MODOC.

This excellent word (“Origin unknown”) is best explained by quoting the OED’s citations:

1936 Allen & Lyman Wonder Bk. Air 312 A modoc, the derivation of which is obscure, is a flashy chap who goes around wearing helmet and goggles, and more than likely, leather boots and riding breeches, too, and talking about the big things he is going to do for aviation. 1942 Berrey & Van den Bark Amer. Thes. Slang §756/2 Modock, one who has taken up aviation for publicity, social, or similar reasons. 1960 Wentworth & Flexner Dict. Amer. Slang 341/2 Modoc, one who becomes an Air Force flier for publicity, social prestige, or similar reasons.

As far as I can tell by googling, the word is dead as a mackerel, which is a pity—it has a fine slangy ring to it. (Found at The Sensible Ass, a blog which makes a habit of listing odd and interesting words.)
Update. According to Mike (in the comments), modock (as he spells it) “is currently used by a large group of U.S. pilots”; I am happy to retract my statement that it was dead as a mackerel. Mike is interested in the early history of the word, so if you know anything about it, please e-mail him (click on his name in the comments for the address).

Comments

  1. Seems weird not to mention the possibility of a connection with Modoc County, California. (Northeast corner of the state.) Didn’t the story about Ishi, the last Yahi, occur in the early 1900′s?
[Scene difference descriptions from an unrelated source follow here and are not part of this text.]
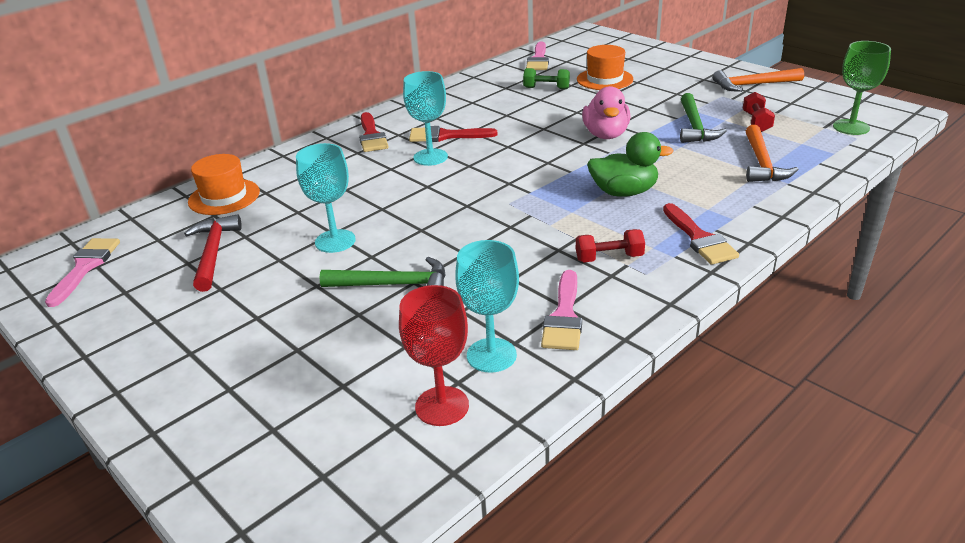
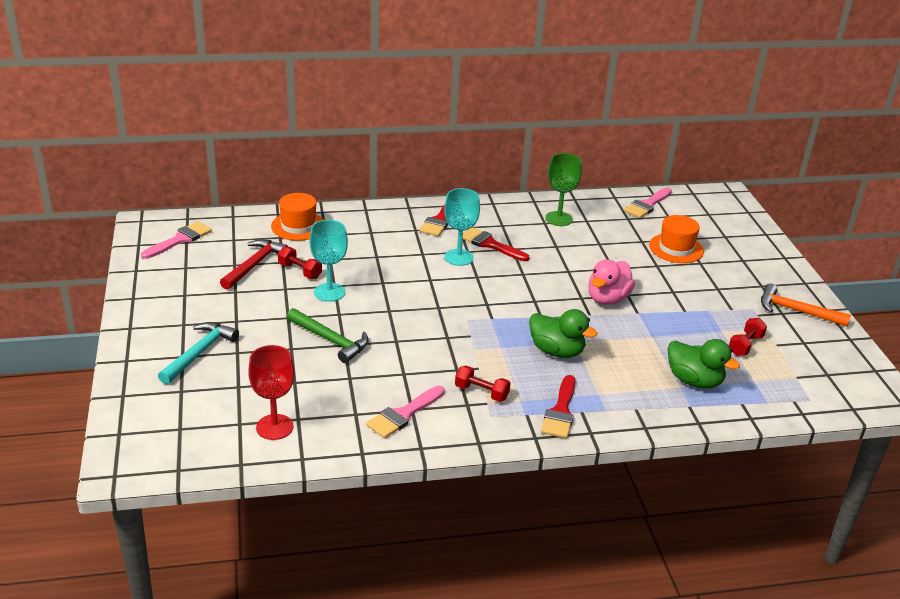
camera: 30 degrees right, 0 degrees up
turquoise goblet [455,240,519,373] -> none
green dumbbell [523,68,570,89] -> none
green hammer [680,93,727,143] -> none
orange hammer [746,125,799,182] -> green duck [668,339,740,389]
green goblet [833,41,891,135] -> green goblet moved to [545,153,582,226]
none -> turquoise hammer [158,322,239,384]
none -> red dumbbell [278,246,322,279]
  2. Here is a link that gives a derivation of “Modoc” as in Modoc Indians, the Modoc War, and Modoc County: “Modoc is from the word Moadokkni, meaning ‘Southerners.’ Their kindred tribe, the Klamath, refer to them as Moadok Maklaks, ‘people of the south.’ In their own language, the Modoc call themselves Maklaks, meaning ‘people.’”
    Link: http://www.trailsoftears.org/tribalinfo/content-modoc.htm

  3. Apaches. Those were the french dudes that wore those striped shirts and threw their women around on the dance floor, right?
    Captain Jack was a Modoc, the country he made his last stand in is amazingly surreal, with quiet volcanoes and fields of hardened lava. This is an OK version of the events at the end of his life.
    The Modoc War
    Here’s a picture of Captain Jack and an example of an alternative medicine’s alternative to the malpractice suit.
    Captain Jack’s Stronghold

  4. Seems weird not to mention the possibility of a connection with Modoc County, California
    Except that it’s hard to imagine what such a connection might be, unless there happened to be an early hotshot pilot from there who was called “Modoc” the way other guys are called “Tex”… but then you’d expect the word would have been connected with him. The county is presumably named after the Indian tribe.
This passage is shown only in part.